Ava finishes the episode in way worse shape than when she started, thanks to the sexually harassing prison guard shanking himself and claiming Ava did it. Ava gets transferred to a maximum security lockup; when Boyd finds out, he wails in agony and has to be dragged off by jail guards. And Art and Raylan shoot it out with a Detroit assassin named Marcos (Alan Tudyk), who’s been sent to kill Picker; after Marcos catches one of Raylan’s bullets (in the back; not a terribly code-of-the-West way to shoot a guy, but hey), the feds find the much discussed, presumably absent Detroit top boss Theo Tonin in a shipping container.

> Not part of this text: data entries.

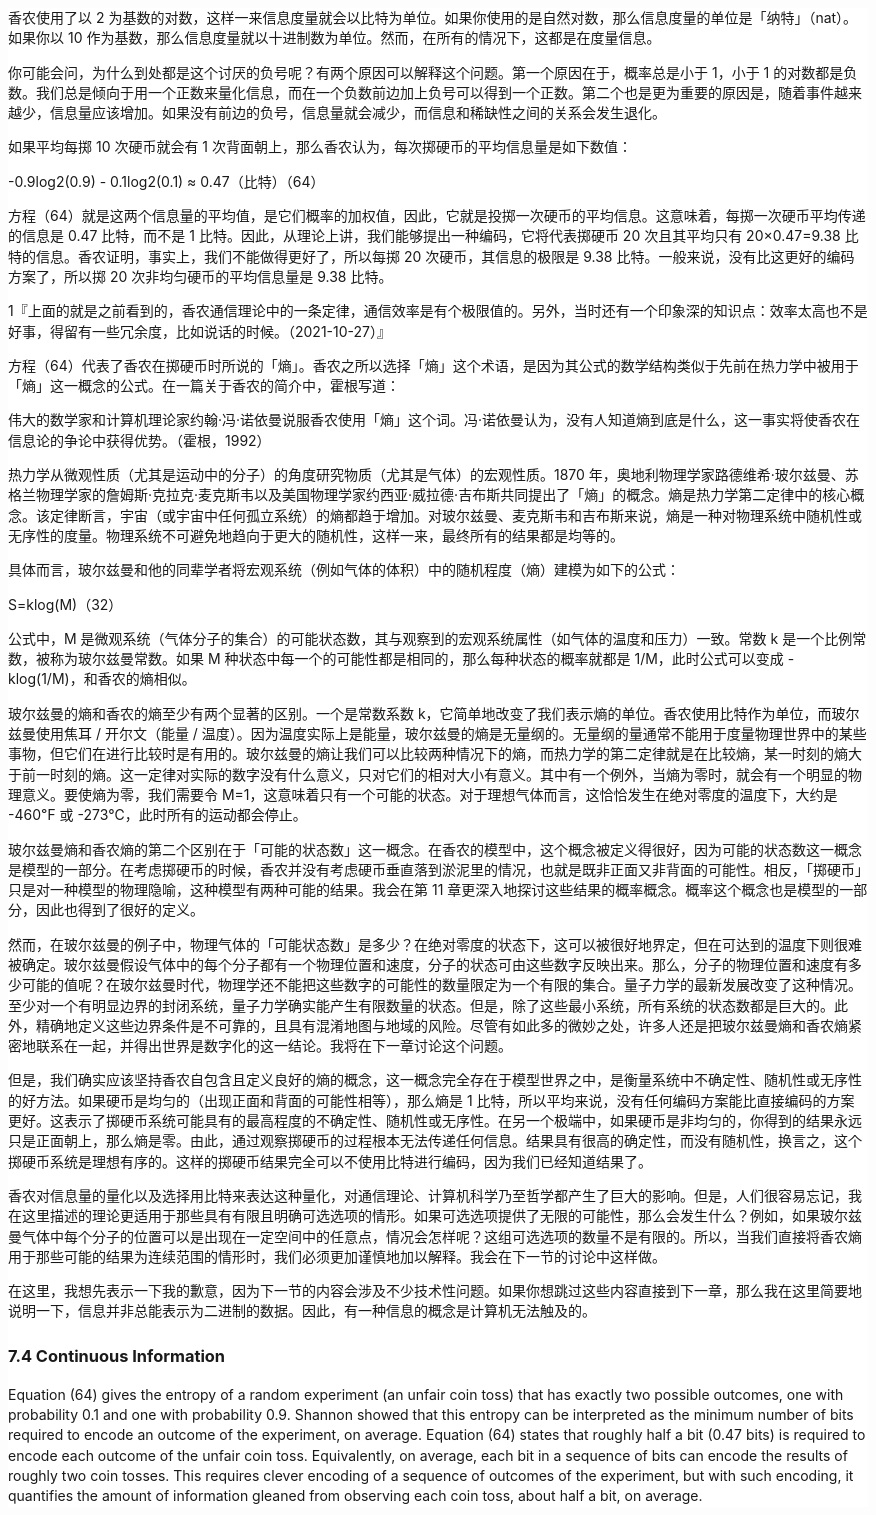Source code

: 香农使用了以 2 为基数的对数，这样一来信息度量就会以比特为单位。如果你使用的是自然对数，那么信息度量的单位是「纳特」（nat）。如果你以 10 作为基数，那么信息度量就以十进制数为单位。然而，在所有的情况下，这都是在度量信息。

你可能会问，为什么到处都是这个讨厌的负号呢？有两个原因可以解释这个问题。第一个原因在于，概率总是小于 1，小于 1 的对数都是负数。我们总是倾向于用一个正数来量化信息，而在一个负数前边加上负号可以得到一个正数。第二个也是更为重要的原因是，随着事件越来越少，信息量应该增加。如果没有前边的负号，信息量就会减少，而信息和稀缺性之间的关系会发生退化。

如果平均每掷 10 次硬币就会有 1 次背面朝上，那么香农认为，每次掷硬币的平均信息量是如下数值：

-0.9log2(0.9) - 0.1log2(0.1) ≈ 0.47（比特）（64）

方程（64）就是这两个信息量的平均值，是它们概率的加权值，因此，它就是投掷一次硬币的平均信息。这意味着，每掷一次硬币平均传递的信息是 0.47 比特，而不是 1 比特。因此，从理论上讲，我们能够提出一种编码，它将代表掷硬币 20 次且其平均只有 20×0.47=9.38 比特的信息。香农证明，事实上，我们不能做得更好了，所以每掷 20 次硬币，其信息的极限是 9.38 比特。一般来说，没有比这更好的编码方案了，所以掷 20 次非均匀硬币的平均信息量是 9.38 比特。

1『上面的就是之前看到的，香农通信理论中的一条定律，通信效率是有个极限值的。另外，当时还有一个印象深的知识点：效率太高也不是好事，得留有一些冗余度，比如说话的时候。（2021-10-27）』

方程（64）代表了香农在掷硬币时所说的「熵」。香农之所以选择「熵」这个术语，是因为其公式的数学结构类似于先前在热力学中被用于「熵」这一概念的公式。在一篇关于香农的简介中，霍根写道：

伟大的数学家和计算机理论家约翰·冯·诺依曼说服香农使用「熵」这个词。冯·诺依曼认为，没有人知道熵到底是什么，这一事实将使香农在信息论的争论中获得优势。（霍根，1992）

热力学从微观性质（尤其是运动中的分子）的角度研究物质（尤其是气体）的宏观性质。1870 年，奥地利物理学家路德维希·玻尔兹曼、苏格兰物理学家的詹姆斯·克拉克·麦克斯韦以及美国物理学家约西亚·威拉德·吉布斯共同提出了「熵」的概念。熵是热力学第二定律中的核心概念。该定律断言，宇宙（或宇宙中任何孤立系统）的熵都趋于增加。对玻尔兹曼、麦克斯韦和吉布斯来说，熵是一种对物理系统中随机性或无序性的度量。物理系统不可避免地趋向于更大的随机性，这样一来，最终所有的结果都是均等的。

具体而言，玻尔兹曼和他的同辈学者将宏观系统（例如气体的体积）中的随机程度（熵）建模为如下的公式：

S=klog(M)（32）

公式中，M 是微观系统（气体分子的集合）的可能状态数，其与观察到的宏观系统属性（如气体的温度和压力）一致。常数 k 是一个比例常数，被称为玻尔兹曼常数。如果 M 种状态中每一个的可能性都是相同的，那么每种状态的概率就都是 1/M，此时公式可以变成 -klog(1/M)，和香农的熵相似。

玻尔兹曼的熵和香农的熵至少有两个显著的区别。一个是常数系数 k，它简单地改变了我们表示熵的单位。香农使用比特作为单位，而玻尔兹曼使用焦耳 / 开尔文（能量 / 温度）。因为温度实际上是能量，玻尔兹曼的熵是无量纲的。无量纲的量通常不能用于度量物理世界中的某些事物，但它们在进行比较时是有用的。玻尔兹曼的熵让我们可以比较两种情况下的熵，而热力学的第二定律就是在比较熵，某一时刻的熵大于前一时刻的熵。这一定律对实际的数字没有什么意义，只对它们的相对大小有意义。其中有一个例外，当熵为零时，就会有一个明显的物理意义。要使熵为零，我们需要令 M=1，这意味着只有一个可能的状态。对于理想气体而言，这恰恰发生在绝对零度的温度下，大约是 -460℉ 或 -273℃，此时所有的运动都会停止。

玻尔兹曼熵和香农熵的第二个区别在于「可能的状态数」这一概念。在香农的模型中，这个概念被定义得很好，因为可能的状态数这一概念是模型的一部分。在考虑掷硬币的时候，香农并没有考虑硬币垂直落到淤泥里的情况，也就是既非正面又非背面的可能性。相反，「掷硬币」只是对一种模型的物理隐喻，这种模型有两种可能的结果。我会在第 11 章更深入地探讨这些结果的概率概念。概率这个概念也是模型的一部分，因此也得到了很好的定义。

然而，在玻尔兹曼的例子中，物理气体的「可能状态数」是多少？在绝对零度的状态下，这可以被很好地界定，但在可达到的温度下则很难被确定。玻尔兹曼假设气体中的每个分子都有一个物理位置和速度，分子的状态可由这些数字反映出来。那么，分子的物理位置和速度有多少可能的值呢？在玻尔兹曼时代，物理学还不能把这些数字的可能性的数量限定为一个有限的集合。量子力学的最新发展改变了这种情况。至少对一个有明显边界的封闭系统，量子力学确实能产生有限数量的状态。但是，除了这些最小系统，所有系统的状态数都是巨大的。此外，精确地定义这些边界条件是不可靠的，且具有混淆地图与地域的风险。尽管有如此多的微妙之处，许多人还是把玻尔兹曼熵和香农熵紧密地联系在一起，并得出世界是数字化的这一结论。我将在下一章讨论这个问题。

但是，我们确实应该坚持香农自包含且定义良好的熵的概念，这一概念完全存在于模型世界之中，是衡量系统中不确定性、随机性或无序性的好方法。如果硬币是均匀的（出现正面和背面的可能性相等），那么熵是 1 比特，所以平均来说，没有任何编码方案能比直接编码的方案更好。这表示了掷硬币系统可能具有的最高程度的不确定性、随机性或无序性。在另一个极端中，如果硬币是非均匀的，你得到的结果永远只是正面朝上，那么熵是零。由此，通过观察掷硬币的过程根本无法传递任何信息。结果具有很高的确定性，而没有随机性，换言之，这个掷硬币系统是理想有序的。这样的掷硬币结果完全可以不使用比特进行编码，因为我们已经知道结果了。

香农对信息量的量化以及选择用比特来表达这种量化，对通信理论、计算机科学乃至哲学都产生了巨大的影响。但是，人们很容易忘记，我在这里描述的理论更适用于那些具有有限且明确可选选项的情形。如果可选选项提供了无限的可能性，那么会发生什么？例如，如果玻尔兹曼气体中每个分子的位置可以是出现在一定空间中的任意点，情况会怎样呢？这组可选选项的数量不是有限的。所以，当我们直接将香农熵用于那些可能的结果为连续范围的情形时，我们必须更加谨慎地加以解释。我会在下一节的讨论中这样做。

在这里，我想先表示一下我的歉意，因为下一节的内容会涉及不少技术性问题。如果你想跳过这些内容直接到下一章，那么我在这里简要地说明一下，信息并非总能表示为二进制的数据。因此，有一种信息的概念是计算机无法触及的。

### 7.4 Continuous Information

Equation (64) gives the entropy of a random experiment (an unfair coin toss) that has exactly two possible outcomes, one with probability 0.1 and one with probability 0.9. Shannon showed that this entropy can be interpreted as the minimum number of bits required to encode an outcome of the experiment, on average. Equation (64) states that roughly half a bit (0.47 bits) is required to encode each outcome of the unfair coin toss. Equivalently, on average, each bit in a sequence of bits can encode the results of roughly two coin tosses. This requires clever encoding of a sequence of outcomes of the experiment, but with such encoding, it quantifies the amount of information gleaned from observing each coin toss, about half a bit, on average.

Oh yeah: One of season five’s most striking new characters, the gator-raising Jean-Baptiste, got shotgunned in the chest after a confrontation with the preening brute Danny Crowe, who might want to bring it down a notch, considering big brother Darryl’s track record of dealing with male relatives who’re more trouble than they’re worth.
There was so much intrigue in “Shot All to Hell” that I’m sure I left something out. By the end, I wouldn’t have been surprised if the filmmakers had thrown in Bach’s “Passacaglia and Fugue in C Minor” and footage of Moe Green getting a rubdown.

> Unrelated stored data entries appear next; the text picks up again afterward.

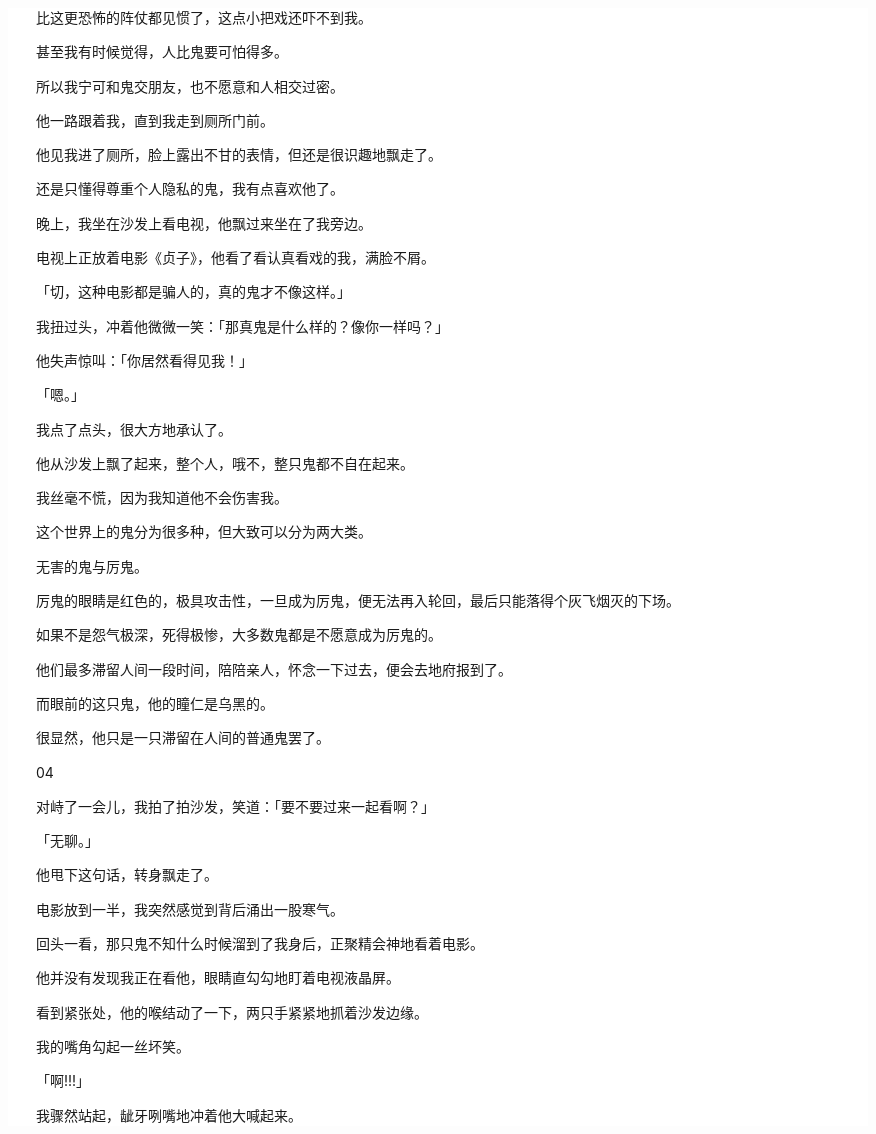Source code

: &emsp;&emsp;比这更恐怖的阵仗都见惯了，这点小把戏还吓不到我。  
  
&emsp;&emsp;甚至我有时候觉得，人比鬼要可怕得多。  
  
&emsp;&emsp;所以我宁可和鬼交朋友，也不愿意和人相交过密。  
  
&emsp;&emsp;他一路跟着我，直到我走到厕所门前。  
  
&emsp;&emsp;他见我进了厕所，脸上露出不甘的表情，但还是很识趣地飘走了。  
  
&emsp;&emsp;还是只懂得尊重个人隐私的鬼，我有点喜欢他了。  
  
&emsp;&emsp;晚上，我坐在沙发上看电视，他飘过来坐在了我旁边。  
  
&emsp;&emsp;电视上正放着电影《贞子》，他看了看认真看戏的我，满脸不屑。  
  
&emsp;&emsp;「切，这种电影都是骗人的，真的鬼才不像这样。」  
  
&emsp;&emsp;我扭过头，冲着他微微一笑：「那真鬼是什么样的？像你一样吗？」  
  
&emsp;&emsp;他失声惊叫：「你居然看得见我！」  
  
&emsp;&emsp;「嗯。」  
  
&emsp;&emsp;我点了点头，很大方地承认了。  
  
&emsp;&emsp;他从沙发上飘了起来，整个人，哦不，整只鬼都不自在起来。  
  
&emsp;&emsp;我丝毫不慌，因为我知道他不会伤害我。  
  
&emsp;&emsp;这个世界上的鬼分为很多种，但大致可以分为两大类。  
  
&emsp;&emsp;无害的鬼与厉鬼。  
  
&emsp;&emsp;厉鬼的眼睛是红色的，极具攻击性，一旦成为厉鬼，便无法再入轮回，最后只能落得个灰飞烟灭的下场。  
  
&emsp;&emsp;如果不是怨气极深，死得极惨，大多数鬼都是不愿意成为厉鬼的。  
  
&emsp;&emsp;他们最多滞留人间一段时间，陪陪亲人，怀念一下过去，便会去地府报到了。  
  
&emsp;&emsp;而眼前的这只鬼，他的瞳仁是乌黑的。  
  
&emsp;&emsp;很显然，他只是一只滞留在人间的普通鬼罢了。  
  
&emsp;&emsp;04  
  
&emsp;&emsp;对峙了一会儿，我拍了拍沙发，笑道：「要不要过来一起看啊？」  
  
&emsp;&emsp;「无聊。」  
  
&emsp;&emsp;他甩下这句话，转身飘走了。  
  
&emsp;&emsp;电影放到一半，我突然感觉到背后涌出一股寒气。  
  
&emsp;&emsp;回头一看，那只鬼不知什么时候溜到了我身后，正聚精会神地看着电影。  
  
&emsp;&emsp;他并没有发现我正在看他，眼睛直勾勾地盯着电视液晶屏。  
  
&emsp;&emsp;看到紧张处，他的喉结动了一下，两只手紧紧地抓着沙发边缘。  
  
&emsp;&emsp;我的嘴角勾起一丝坏笑。  
  
&emsp;&emsp;「啊!!!」  
  
&emsp;&emsp;我骤然站起，龇牙咧嘴地冲着他大喊起来。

“Shot All to Hell” was written by Justified MVP Chris Provenzano. It was helmed by actor-filmmaker Adam Arkin, a.k.a. Theo Tonin. Arkin has a knack for staging scenes that mix dread and disappointment (he directed the two best season-one episodes of The Americans, “Gregory” and “Only You”). This was such a plot-driven episode that at certain points I found myself wishing there were more laid-back moments of reflection and conversation, like Boyd and Hot Rod’s trip down memory lane at the outdoor burger shack that used to be a nightclub, and the Raylan-Art-Vasquez conversation post-shipping container (Art: “That was lovely, sir; you can kiss my ass any time you like”), and the now-murderous Dewey’s own version of “To be or not to be,” the whorehouse monologue whose peak was, “You do a thing that you never done one day, shit changes.” (Love the two hookers considering a gift swap after Dewey left the room; that’s what you get for being sweet, Dewey.)

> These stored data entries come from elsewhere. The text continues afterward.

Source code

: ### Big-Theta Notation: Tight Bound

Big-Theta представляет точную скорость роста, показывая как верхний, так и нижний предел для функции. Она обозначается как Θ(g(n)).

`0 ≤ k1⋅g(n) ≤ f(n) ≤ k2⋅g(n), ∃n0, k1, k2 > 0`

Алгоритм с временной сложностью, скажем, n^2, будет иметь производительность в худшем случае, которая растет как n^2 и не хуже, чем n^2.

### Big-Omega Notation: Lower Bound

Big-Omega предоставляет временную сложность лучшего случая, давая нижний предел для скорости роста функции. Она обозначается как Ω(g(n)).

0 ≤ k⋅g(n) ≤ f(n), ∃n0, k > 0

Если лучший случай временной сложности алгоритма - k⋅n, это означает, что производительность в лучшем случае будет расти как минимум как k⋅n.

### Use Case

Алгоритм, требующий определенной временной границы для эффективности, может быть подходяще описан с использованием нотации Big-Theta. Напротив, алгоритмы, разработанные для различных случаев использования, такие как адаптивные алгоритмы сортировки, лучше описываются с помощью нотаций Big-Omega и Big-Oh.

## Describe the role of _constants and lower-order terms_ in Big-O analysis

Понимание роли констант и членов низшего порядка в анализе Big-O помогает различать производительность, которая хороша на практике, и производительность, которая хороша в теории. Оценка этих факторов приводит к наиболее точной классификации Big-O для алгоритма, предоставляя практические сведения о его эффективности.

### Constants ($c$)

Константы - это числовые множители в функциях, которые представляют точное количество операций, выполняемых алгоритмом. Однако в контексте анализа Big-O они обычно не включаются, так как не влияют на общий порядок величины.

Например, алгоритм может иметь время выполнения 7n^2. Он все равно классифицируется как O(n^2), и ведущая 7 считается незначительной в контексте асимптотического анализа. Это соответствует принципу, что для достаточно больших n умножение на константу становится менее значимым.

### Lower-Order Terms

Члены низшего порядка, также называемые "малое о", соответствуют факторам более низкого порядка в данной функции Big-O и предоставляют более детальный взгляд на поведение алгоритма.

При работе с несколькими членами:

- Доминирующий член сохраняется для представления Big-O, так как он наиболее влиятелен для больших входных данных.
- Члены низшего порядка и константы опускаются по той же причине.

There were several great sustained moments of oration in this episode, the best being Boyd’s hateful incantation after materializing at Lee Paxton’s bedside like that evil clown doll in Poltergeist. If enough people want a complete copy of it I might add a transcript later today.
Considering the episode’s intricate plotting and expertly judged moments of rising tension and violent release (the best of which was the coffee shop face-off between Marcos and Art, including Marcos’s hilariously Elmore Leonard–ian “Hey, shitfingers, I see you”) the lack of laid-back character building seems a small price to pay, and I’m sure will get more of that sort of thing later on — particularly with regards to Raylan and Art, whose relationship was already in tatters and seems bound to disintegrate in time.
I’m also now wondering if Justified will end with a reversal of the usual outcome in tales driven by an outlaw and a lawman: with the lawman a disgraced victim of his worst impulses, and the outlaw somehow redeemed or transformed.
I say that because everything Boyd has done this season, however vile or murderous, has been motivated by his love for Ava and his desire to build a long-lasting and stable business, while his opposite Raylan seems to be finally paying the price for his extra-legal improvisations and watching in dread as his past sins come back to haunt him. Will Boyd ultimately escape the traumas of his past while Raylan is swallowed by them? I’m not placing any bets, but one recurring behavior pattern of Raylan’s keeps jumping out at me: his obsession with saving at-risk children. Every time he tries to move heaven and earth to protect a minor, it’s as if he’s saving some young stand-in for himself, and trying (often in a half-assed and surely unconscious way) to be the good father he never had.